"The research will give us a better understanding of the process these folks experience as they come out of incarceration and try to do the right things so they don’t go back to prison," added Porter.
Porter has a criminal justice background. He received his master’s degree in criminal justice and began a PhD in criminology, before moving into business administration.
“As organizational scholars, we don’t even think about this population, and I think we’ve missed an important segment of employees and potential employees, simply because so many people have felony convictions,” he said. “Whether or not an individual has actually been incarcerated, a felony conviction has implications for hiring.

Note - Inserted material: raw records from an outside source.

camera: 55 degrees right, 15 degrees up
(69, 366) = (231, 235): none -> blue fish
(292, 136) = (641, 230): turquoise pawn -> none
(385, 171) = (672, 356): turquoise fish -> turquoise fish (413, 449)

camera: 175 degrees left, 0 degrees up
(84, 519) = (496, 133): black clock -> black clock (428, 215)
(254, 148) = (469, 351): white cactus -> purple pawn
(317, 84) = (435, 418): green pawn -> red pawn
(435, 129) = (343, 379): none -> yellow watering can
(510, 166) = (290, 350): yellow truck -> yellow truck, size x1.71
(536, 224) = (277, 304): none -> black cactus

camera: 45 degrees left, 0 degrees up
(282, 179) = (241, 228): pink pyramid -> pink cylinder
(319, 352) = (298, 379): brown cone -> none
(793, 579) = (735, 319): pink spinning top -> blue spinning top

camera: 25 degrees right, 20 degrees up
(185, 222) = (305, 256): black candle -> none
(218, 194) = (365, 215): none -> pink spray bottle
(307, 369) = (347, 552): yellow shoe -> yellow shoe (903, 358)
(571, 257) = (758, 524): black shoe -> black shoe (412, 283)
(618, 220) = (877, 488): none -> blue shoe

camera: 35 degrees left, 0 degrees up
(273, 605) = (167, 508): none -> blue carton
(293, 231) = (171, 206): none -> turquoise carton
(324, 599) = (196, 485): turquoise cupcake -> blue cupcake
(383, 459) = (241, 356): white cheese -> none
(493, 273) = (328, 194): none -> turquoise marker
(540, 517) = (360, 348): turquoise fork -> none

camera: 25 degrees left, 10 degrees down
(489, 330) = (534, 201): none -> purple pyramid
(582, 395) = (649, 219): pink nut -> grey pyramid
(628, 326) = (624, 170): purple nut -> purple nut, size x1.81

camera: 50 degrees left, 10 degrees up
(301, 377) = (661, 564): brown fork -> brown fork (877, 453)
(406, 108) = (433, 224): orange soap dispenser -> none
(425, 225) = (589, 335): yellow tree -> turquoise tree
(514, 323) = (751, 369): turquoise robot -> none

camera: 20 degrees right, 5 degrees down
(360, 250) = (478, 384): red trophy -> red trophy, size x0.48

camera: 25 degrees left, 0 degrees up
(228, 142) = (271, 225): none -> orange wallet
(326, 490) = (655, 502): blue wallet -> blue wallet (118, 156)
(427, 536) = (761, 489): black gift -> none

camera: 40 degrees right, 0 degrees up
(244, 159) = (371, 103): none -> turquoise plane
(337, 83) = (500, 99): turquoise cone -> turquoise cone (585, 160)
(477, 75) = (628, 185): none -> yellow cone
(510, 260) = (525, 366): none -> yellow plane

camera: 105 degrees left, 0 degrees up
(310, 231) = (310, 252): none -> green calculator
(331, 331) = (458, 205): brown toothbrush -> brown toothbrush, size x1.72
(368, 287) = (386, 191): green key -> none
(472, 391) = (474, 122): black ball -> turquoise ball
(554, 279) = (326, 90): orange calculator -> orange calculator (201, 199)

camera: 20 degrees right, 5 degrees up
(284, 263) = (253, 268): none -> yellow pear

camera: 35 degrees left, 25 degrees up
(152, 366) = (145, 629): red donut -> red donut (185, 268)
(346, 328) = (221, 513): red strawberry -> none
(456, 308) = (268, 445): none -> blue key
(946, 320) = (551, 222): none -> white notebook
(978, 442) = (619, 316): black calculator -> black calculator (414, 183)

We’ve learned through our research that a felony conviction can change the tenor of a job interview just like that. It’s almost like a switch just flips.”
“One of the more interesting things we learned is what happens in the interview when the felony conviction comes up-- that moment when the interviewer’s attitudes toward an ex-offender seem to change. The interviewer might become more dismissive or rush through the rest of the interview,” said Porter.
So, Porter wondered, what does this mean for the average employer? Are there conversations with recruiters about the appropriate way to handle a candidate who has a felony conviction?
“Managers aren’t specifically trained on how to conduct an interview or how to maintain a certain level of dignity and respect toward someone who reveals a felony conviction. Ex-offenders are sensitive to talking about their pasts and how they’ll be viewed; they want a second chance. The average recruiting manager doesn’t necessarily think about that or receive the training to manage it. Ex-offender employees have a specific set of needs that are unique,” added Porter.